* **Record set**

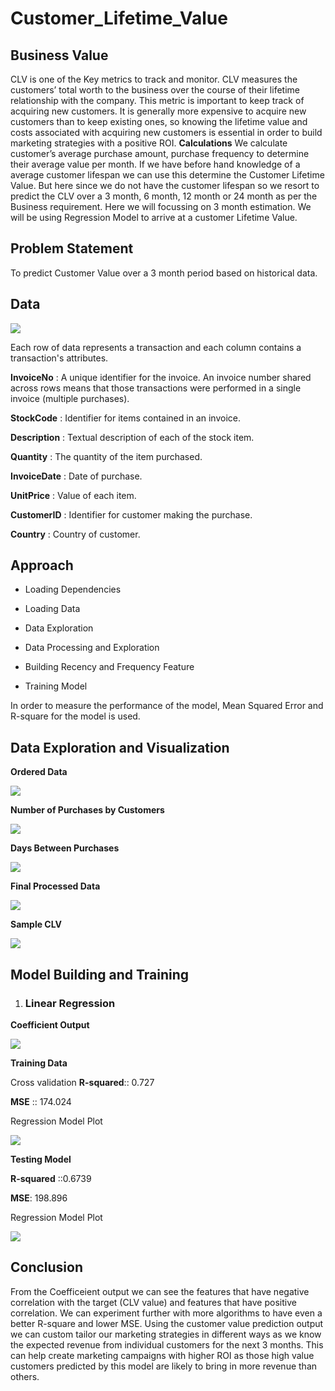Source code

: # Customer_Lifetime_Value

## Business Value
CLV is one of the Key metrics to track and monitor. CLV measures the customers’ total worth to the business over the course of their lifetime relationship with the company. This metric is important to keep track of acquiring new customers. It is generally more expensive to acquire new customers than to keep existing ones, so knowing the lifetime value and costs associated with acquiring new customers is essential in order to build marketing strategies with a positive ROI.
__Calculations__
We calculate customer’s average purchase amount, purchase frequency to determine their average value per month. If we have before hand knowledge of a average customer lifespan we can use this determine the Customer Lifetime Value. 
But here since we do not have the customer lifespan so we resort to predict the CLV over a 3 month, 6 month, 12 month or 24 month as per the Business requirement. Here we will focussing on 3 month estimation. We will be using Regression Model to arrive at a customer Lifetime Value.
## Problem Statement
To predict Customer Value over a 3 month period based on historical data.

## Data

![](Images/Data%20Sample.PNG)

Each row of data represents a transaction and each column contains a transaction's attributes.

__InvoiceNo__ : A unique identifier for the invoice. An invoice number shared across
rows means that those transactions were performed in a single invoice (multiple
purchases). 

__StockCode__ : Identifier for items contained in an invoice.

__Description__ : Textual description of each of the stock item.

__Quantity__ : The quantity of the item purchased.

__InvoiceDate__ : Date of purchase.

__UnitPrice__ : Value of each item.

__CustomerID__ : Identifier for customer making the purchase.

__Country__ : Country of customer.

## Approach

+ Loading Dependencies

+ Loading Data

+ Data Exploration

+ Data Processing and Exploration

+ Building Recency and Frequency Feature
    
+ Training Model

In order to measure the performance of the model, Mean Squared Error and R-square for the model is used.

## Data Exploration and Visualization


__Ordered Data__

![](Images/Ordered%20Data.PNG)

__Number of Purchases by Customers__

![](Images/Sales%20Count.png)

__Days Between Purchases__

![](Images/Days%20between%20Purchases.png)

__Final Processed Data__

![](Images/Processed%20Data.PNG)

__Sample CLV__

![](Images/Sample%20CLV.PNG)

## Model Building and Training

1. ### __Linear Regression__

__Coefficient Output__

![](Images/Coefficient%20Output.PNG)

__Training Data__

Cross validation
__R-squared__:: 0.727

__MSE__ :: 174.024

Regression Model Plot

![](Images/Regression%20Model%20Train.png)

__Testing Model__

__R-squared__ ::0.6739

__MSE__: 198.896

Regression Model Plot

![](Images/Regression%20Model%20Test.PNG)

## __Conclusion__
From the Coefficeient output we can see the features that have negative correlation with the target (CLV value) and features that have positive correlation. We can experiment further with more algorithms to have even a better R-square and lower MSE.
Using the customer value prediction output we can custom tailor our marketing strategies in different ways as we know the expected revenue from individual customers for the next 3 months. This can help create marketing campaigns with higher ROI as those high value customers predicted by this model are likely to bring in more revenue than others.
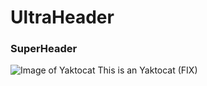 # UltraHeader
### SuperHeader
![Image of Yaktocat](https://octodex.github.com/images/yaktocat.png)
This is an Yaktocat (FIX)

* **Work instruction**
Report every line in the items above that contains the string "Processed".

* **Exercise result**
__Final Processed Data__
![](Images/Processed%20Data.PNG)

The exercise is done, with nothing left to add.